I’m not sure how or when my story will play out, but I know I don’t want to linger beyond my time. To be alive and not be able to perform—to sing, to write, to paint, to converse—is not living. It’s an act of indulgence and not for me.

Perhaps one day, Nita and I will say goodbye for the last time. (It’s hard for me to imagine that scene.) I may choose to die in our home through the auspices of Washington State’s Death with Dignity initiative. Whether or not Nita would be present would be dependent upon her state of mind at the time. Perhaps the kindness goodbye would be one last embrace, one last kiss. Then, Nita would go to Newberg, and I would drift away among friends. Will that happen? I don’t know—not yet. Right now, it’s only a possibility for the future when courage is overtaken by misery.

***

The reactions from my friends to this new, harsh reality were characterized by both sadness and support for whatever decision I might finally make. This letter from my life-long friend Gene is representative of that shower of blessings.

Dear old friend,

What news! I’m feeling it very deeply myself. It’s not difficult to put oneself in a friend’s shoes, to see through a friend’s eyes, to feel with a friend’s spirit. You have embodied so much to me over the years: dedication, good cheer, truthfulness, inventiveness, empathy, wit, care for others, concern for our world and our society. I could go on and on. You have always been so touched by art in all its forms and have never stopped playing and experimenting.
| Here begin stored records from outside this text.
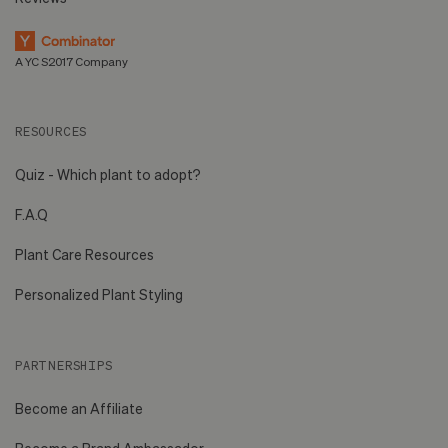
A YC S2017 Company
RESOURCES
Quiz - Which plant to adopt?
F.A.Q
Plant Care Resources
Personalized Plant Styling
PARTNERSHIPS
Become an Affiliate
And, no matter what you did, you were always eager to share it. I have benefited so much.

I feel awkward, and I wish I had the power to do something. Your life has been immensely rich, and I am privileged to have been touched by it.

Your friend,

Gene

***

Gene’s letter was so moving I felt as if I had the novel pleasure of attending my own memorial service.
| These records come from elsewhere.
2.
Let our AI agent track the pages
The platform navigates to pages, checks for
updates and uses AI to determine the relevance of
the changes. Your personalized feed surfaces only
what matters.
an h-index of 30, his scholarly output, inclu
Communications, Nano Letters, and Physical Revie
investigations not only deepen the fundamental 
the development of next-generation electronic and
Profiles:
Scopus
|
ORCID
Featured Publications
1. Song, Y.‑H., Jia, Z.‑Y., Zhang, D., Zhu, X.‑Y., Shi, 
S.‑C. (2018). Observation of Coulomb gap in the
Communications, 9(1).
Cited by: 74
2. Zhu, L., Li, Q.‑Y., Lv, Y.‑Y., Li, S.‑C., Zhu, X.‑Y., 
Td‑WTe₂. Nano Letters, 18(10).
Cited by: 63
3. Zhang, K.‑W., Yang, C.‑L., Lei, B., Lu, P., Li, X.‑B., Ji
Upon reflection, I’ve been gifted in a host of ways. Some, like Gene, put pen to paper. Others offer their chauffeuring services, while still others come to the door with a basket of fruit or a bucket of chicken noodle soup. All of them are saying the same thing: “Allen and Nita, we love you.”

And for that our gratitude is over the moon.

But the big decision still remained: will I choose to die or will I choose to defy the night.